Ordinaries may take a form which is either graphic (consisting of a series of painted or drawn images of shields) or written (consisting of blazons – verbal descriptions – of the coats). Most medieval and early modern manuscript ordinaries were graphic, whereas all the principal modern published ordinaries have been written. A knowledge of the technicalities of blazon is essential for the student hoping to make best use of a written ordinary.

By extension, ordinaries may also be compiled of other elements of heraldic display, such as crests, supporters or badges.

Although ordinaries of arms have been compiled since the 14th century, the actual term seems to have come into use only in the 18th century. The earliest clear attestation is found in Edmondson's Complete Body of Heraldry of 1780.

The ordinary appears to have been an English development of the 14th century. No medieval ordinaries are known from continental Europe.

Medieval English ordinaries include "Cooke's Ordinary", compiled in c.1340 (644 coats), "Cotgrave's Ordinary", also of c.1340 but in blazon (556 coats), and the larger "Thomas Jenyns' Book", compiled in c.1398 (1,595 coats).
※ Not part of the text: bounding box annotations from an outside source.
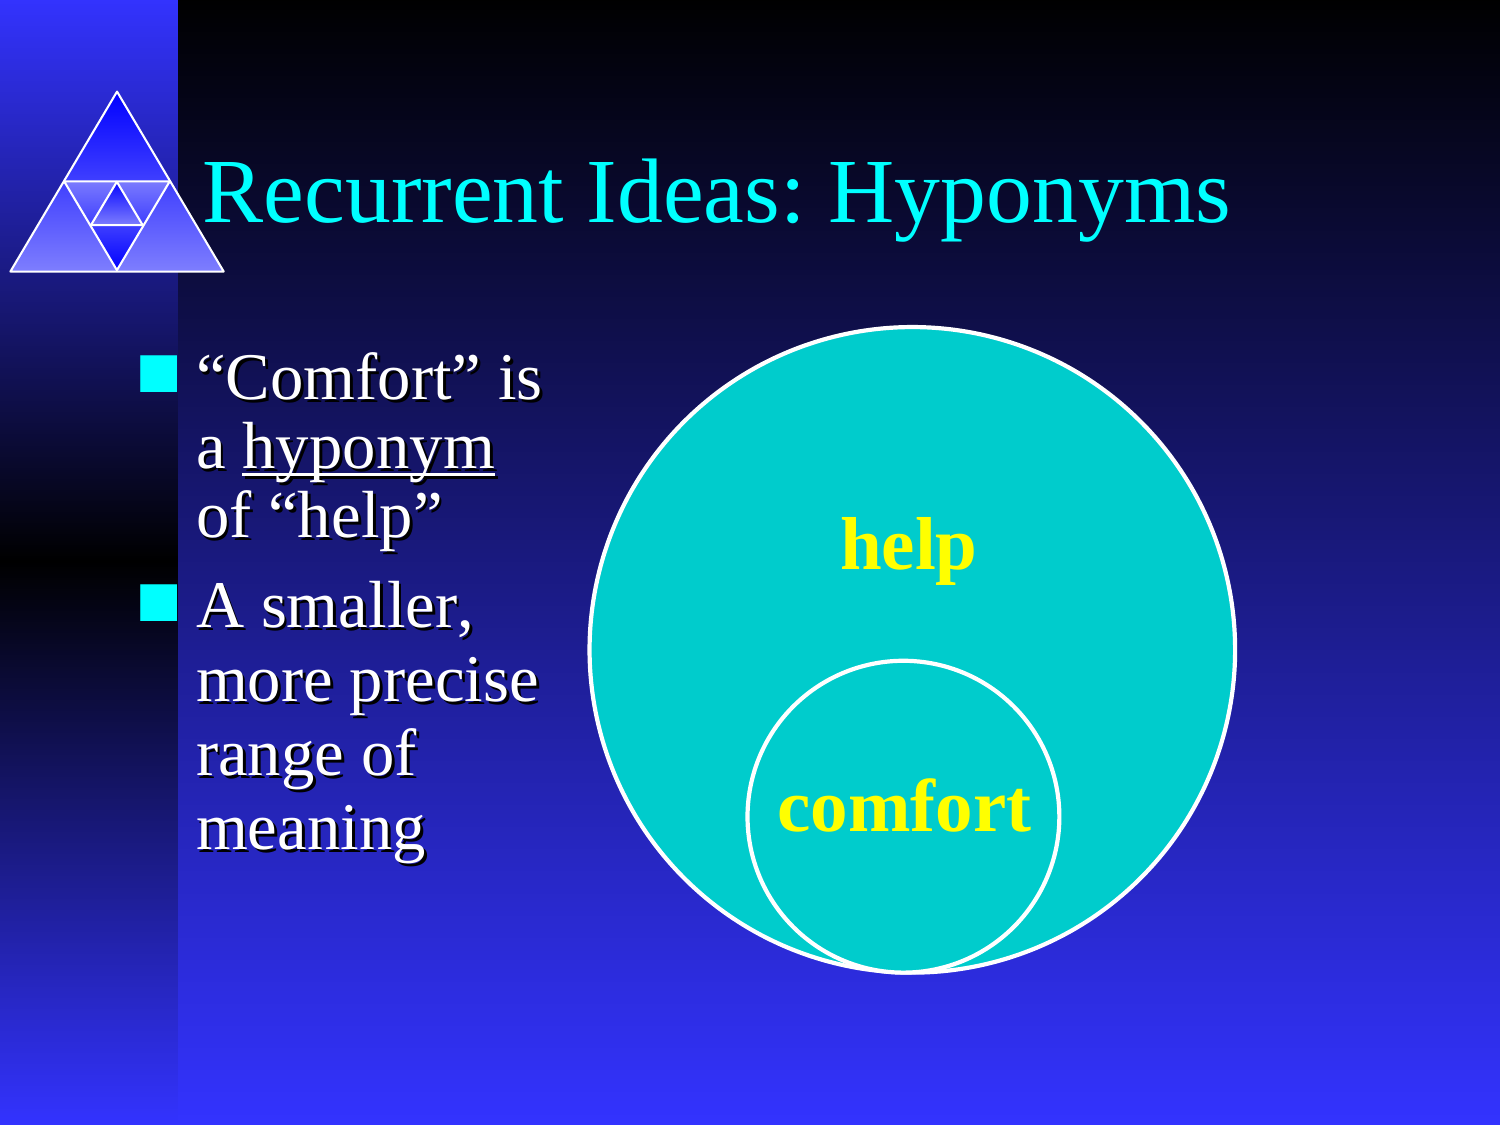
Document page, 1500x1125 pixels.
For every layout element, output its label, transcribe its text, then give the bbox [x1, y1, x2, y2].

title Recurrent Ideas: Hyponyms [187, 99, 1463, 288]
text_box help [825, 499, 1138, 593]
text_box [589, 327, 1236, 973]
list “Comfort” is a hyponym of “help” A smaller, more precise range of meaning [125, 337, 563, 1013]
text_box comfort [762, 762, 1075, 855]
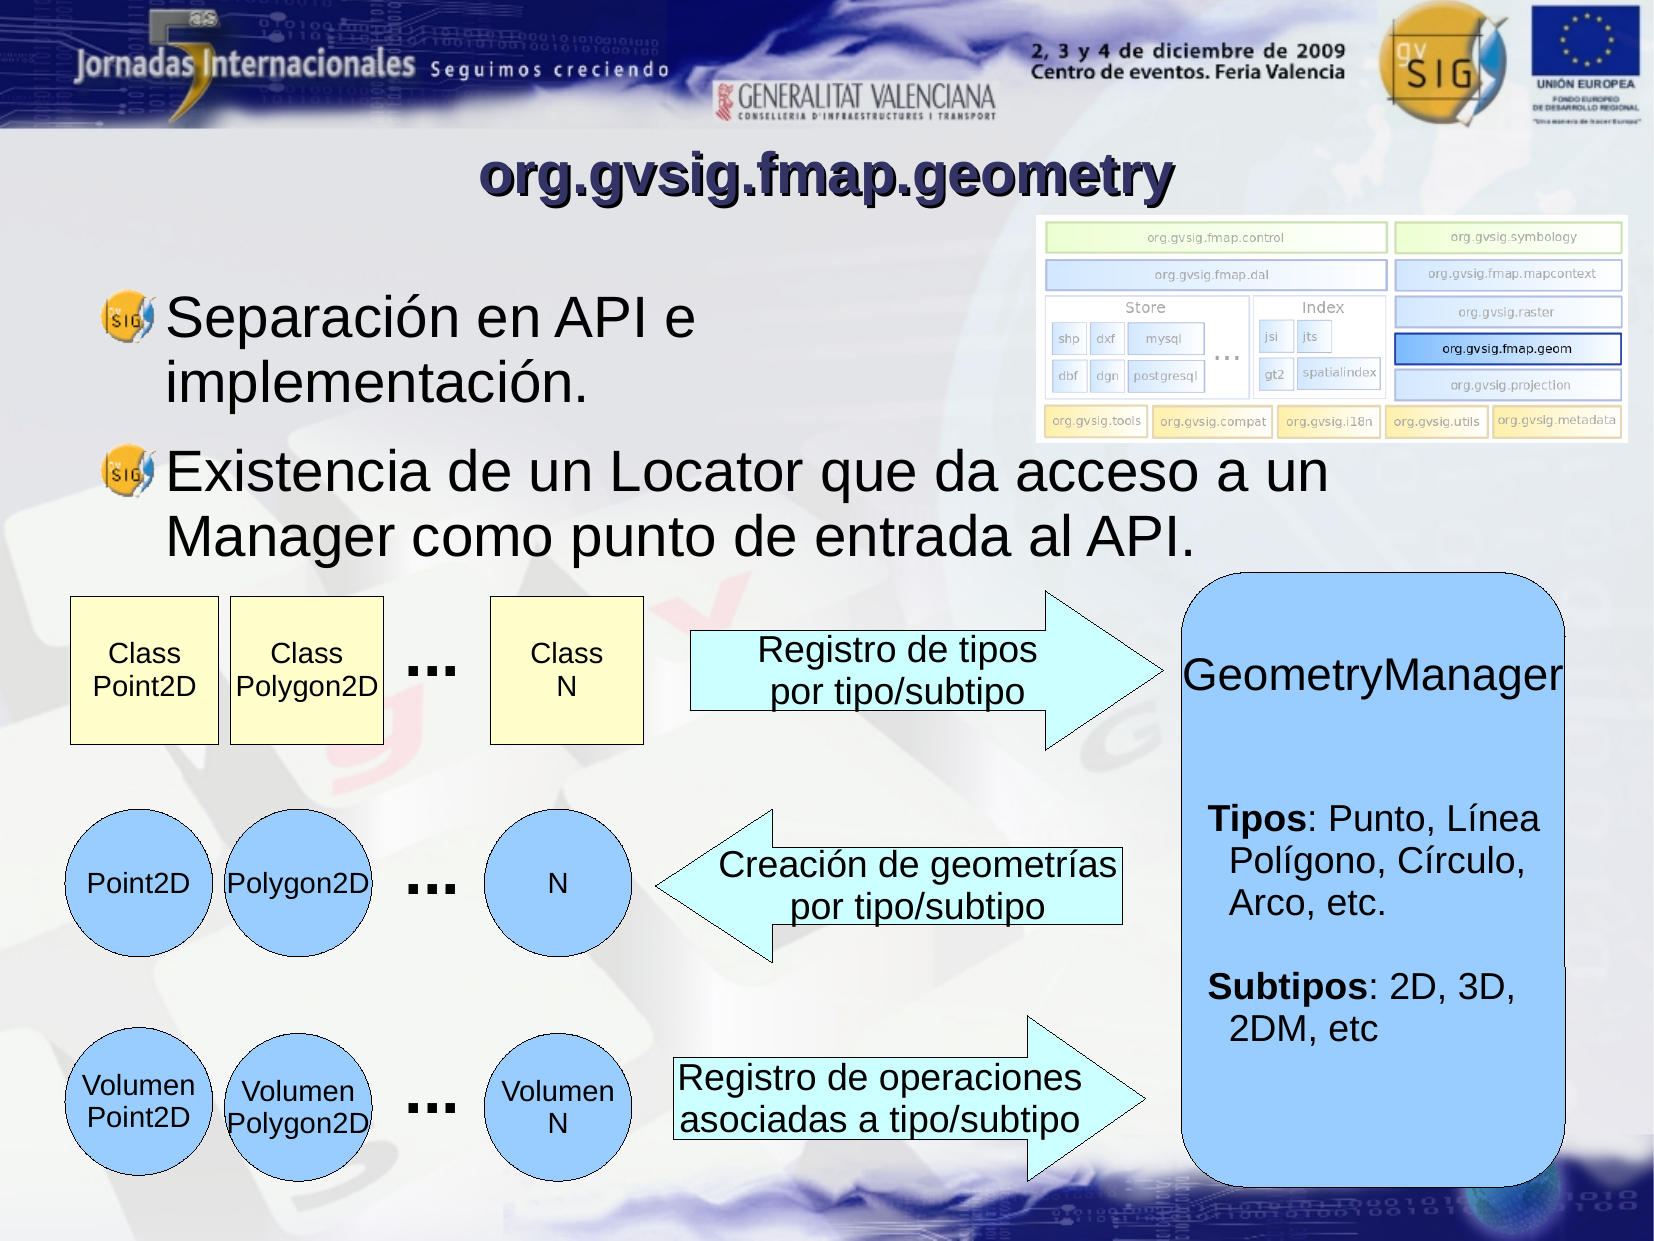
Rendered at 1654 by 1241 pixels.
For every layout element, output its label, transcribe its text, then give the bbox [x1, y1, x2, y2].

These three are all related, and perhaps derive from a lost progenitor. An independent work is "William Jenyns' Ordinary", compiled in c.1360 (1,612 coats).

In the early 16th century, Thomas Wriothesley, Garter King of Arms, planned a comprehensive painted roll and ordinary of all English arms: this was not completed, but parts of the ordinary survive in what is now known as "Prince Arthur's Book" of c.1520. In the second half of the century, Robert Glover, Somerset Herald, drew on a wide range of medieval sources to compile "Glover's Ordinary", the fullest and most authoritative ordinary to date. This was assembled in its first form in 1584, and contained some 15,000 coats. At the beginning of the 17th century, Augustine Vincent, Rouge Croix Pursuivant and later Windsor Herald, compiled "Vincent's Ordinary", also of about 15,000 shields, drawn in trick.